We can and should understand white supremacy and the patriarchy as an obstruction to societal change and collective liberation. Particularly given the fact that our white supremacist patriarchal society imposes conformist narratives and structures upon incarcerated people and people with mental illness that emphasize their ‘deviance’ and threat to the social order, I find the task of understanding whiteness and masculinity as much greater threats to social order a particularly important one. Recent work developing and conceptualizing a new theory of the Post Traumatic Slave Master Syndrome is
utilized to critically correlate historic patterns of lynching Black women to contemporary violent state (actor) responses to Black women’s resistance, specifically relating to the neo-lynching of Korryn Gaines and Sandra Bland.
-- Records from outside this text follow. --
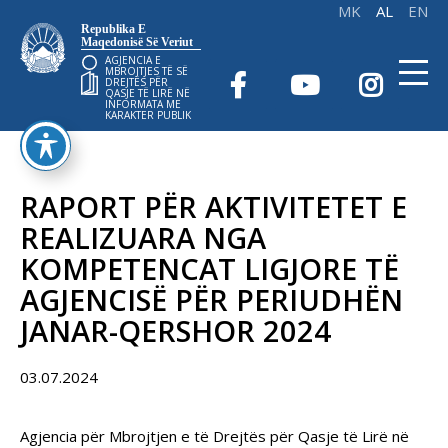
Republika E
Maqedonisë Së Veriut
AGJENCIA E
MBROJTJES TË SË
DREJTËS PËR
QASJE TË LIRË NË
INFORMATA ME
KARAKTER PUBLIK
RAPORT PËR AKTIVITETET E
REALIZUARA NGA
KOMPETENCAT LIGJORE TË
AGJENCISË PËR PERIUDHËN
JANAR-QERSHOR 2024
03.07.2024
Agjencia për Mbrojtjen e të Drejtës për Qasje të Lirë në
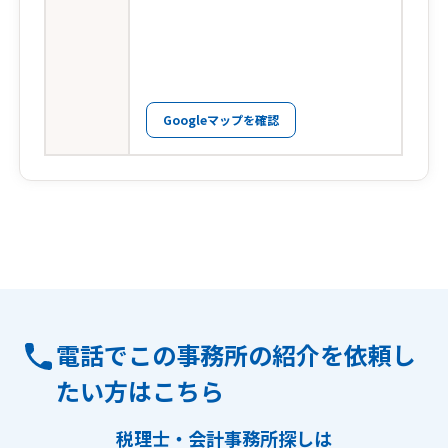
Googleマップを確認
電話でこの事務所の紹介を依頼し
たい方はこちら
税理士・会計事務所探しは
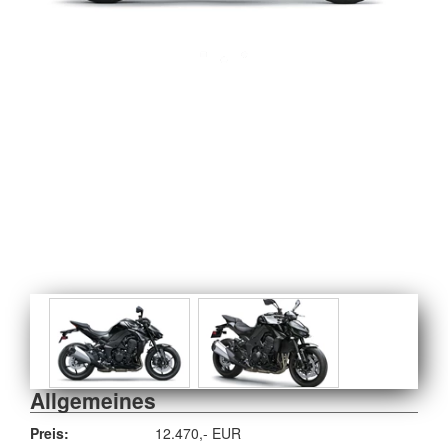
Allgemeines
Preis:
12.470,- EUR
This work deviates from the tradition of analyzing the history and contemporary effects of racism and white supremacy, patriarchy, lynching, policing, and state-sponsored violence from the perspective of the effects upon the victim and instead critiques how white supremacy affects the perpetrator. (Spencer and Perlow 2018)We should be shifting our mental health treatment of incarcerated women away from pathology models towards community-based models grounded in sociological analyses, historical knowledge, and socio-culturally sensitive practices. If anything deserves the taint of ‘disease,’ it is not the resilience, coping, and suffering of incarcerated women manifesting in ‘depression,’ PTSD, or substance use disorders, but rather whiteness and the oppression of carceral logic.